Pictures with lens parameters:

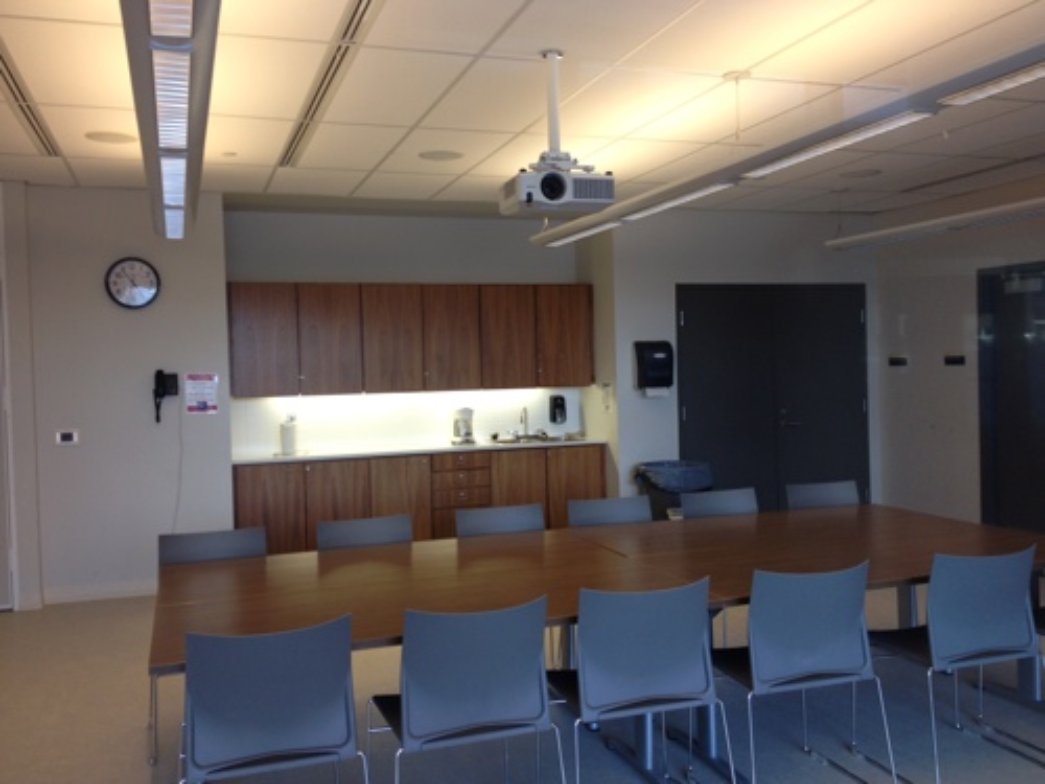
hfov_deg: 52.6
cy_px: 392
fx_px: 1057
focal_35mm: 35
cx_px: 522
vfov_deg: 40.7
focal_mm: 4.28
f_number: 2.4
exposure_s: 1/24
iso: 50
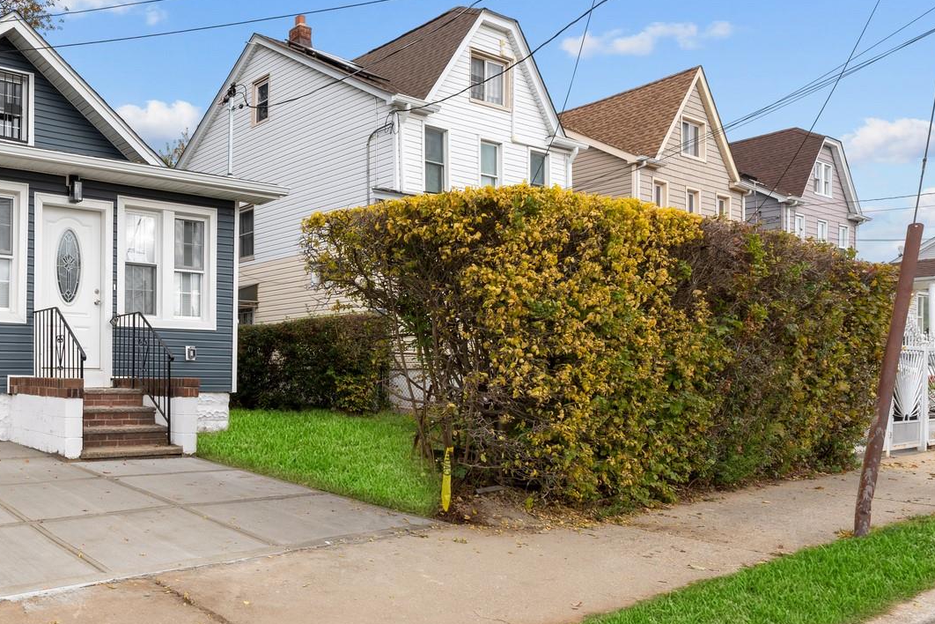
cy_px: 384
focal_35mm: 27
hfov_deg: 59.3
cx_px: 128
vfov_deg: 47.6
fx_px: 701
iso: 200
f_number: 10
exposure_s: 1/30
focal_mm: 14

**ASSIGNED TASK**
Would you please repeat each record exactly? Leave the pictures out.

**EXERCISE OUTPUT**
hfov_deg: 52.6
cy_px: 392
fx_px: 1057
focal_35mm: 35
cx_px: 522
vfov_deg: 40.7
focal_mm: 4.28
f_number: 2.4
exposure_s: 1/24
iso: 50
cy_px: 384
focal_35mm: 27
hfov_deg: 59.3
cx_px: 128
vfov_deg: 47.6
fx_px: 701
iso: 200
f_number: 10
exposure_s: 1/30
focal_mm: 14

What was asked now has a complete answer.